How Long Before You Can Drive After a Hip Replacement?

A total hip arthroplasty (THA), commonly known as hip replacement surgery, is a widespread procedure intended to restore joint function and reduce long-term pain. Regaining the ability to drive independently represents a major post-operative milestone, signifying a return to daily routines and personal autonomy. However, the exact timeline for getting back behind the wheel is highly individualized and must ultimately be determined by explicit medical clearance from the orthopedic surgeon.

General Timelines for Resuming Driving

Most patients are advised to wait between four and eight weeks following surgery before attempting to drive again. This window is based on the body’s initial recovery phase, which involves soft tissue healing and the reduction of acute surgical pain and swelling. A systematic review suggests that the mean recommended time for returning to driving is approximately 4.5 weeks. This period allows for muscle strength and reflex recovery to occur before driving. Patients must understand that this general range is an average, and proceeding without the surgeon’s approval may compromise their safety and recovery.

How Operated Side and Car Type Affect Readiness

The side of the body that underwent surgery dramatically influences the recovery time for drivers of automatic transmission vehicles. If the left hip was replaced, patients driving an automatic car may often be cleared to drive much sooner, sometimes within one to two weeks. This faster timeline is possible because the left leg is not required to operate the accelerator or brake pedals. For a right hip replacement, the wait time is significantly longer because the right leg is solely responsible for both controlling speed and performing emergency stops. Clinical recommendations often suggest a minimum of four to six weeks before resuming driving after a right-sided THA.

Manual Transmission Considerations

Driving a vehicle with a manual transmission generally delays the return to driving, regardless of the operated side. Operating a clutch requires a greater range of motion and force from the left leg, which can strain the healing hip joint.
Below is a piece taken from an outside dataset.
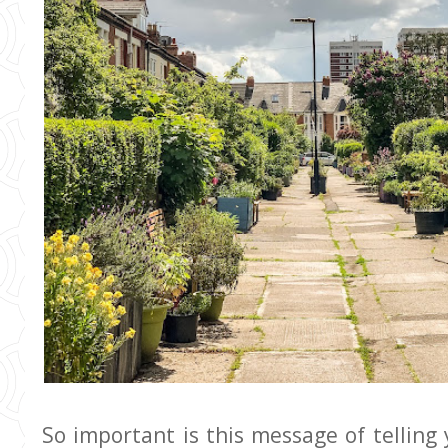
So important is this message of telling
Practical Tests for Physical Readiness

Simply waiting a certain number of weeks is insufficient to confirm a patient’s readiness to drive safely. A more objective measure is the Brake Reaction Time (BRT) test, which measures the time elapsed from perceiving an emergency to fully depressing the brake pedal. Studies indicate that BRT can be prolonged for at least two weeks post-surgery, but most patients return to their pre-operative performance by four weeks. Beyond reaction time, patients must demonstrate the ability to perform necessary maneuvers without pain or hesitation, such as the Pivot Test for checking blind spots. The driver must also be able to comfortably enter and exit the vehicle without external assistance, and sit comfortably for the anticipated duration of a drive.

Legal and Safety Consequences

A patient’s decision to resume driving must prioritize safety, as operating a vehicle requires complete control and unimpaired judgment. Driving while taking prescription opioid pain medication is illegal because these drugs impair reflexes and cognitive function. Though few specific traffic laws dictate an exact post-operative waiting period, the driver is legally responsible for safe operation. If an accident occurs while driving against medical advice or while impaired by medication, severe consequences can result, including the denial of insurance claims and potential legal liability. Seeking formal medical clearance from the surgeon is important for physical well-being and for establishing a solid legal defense.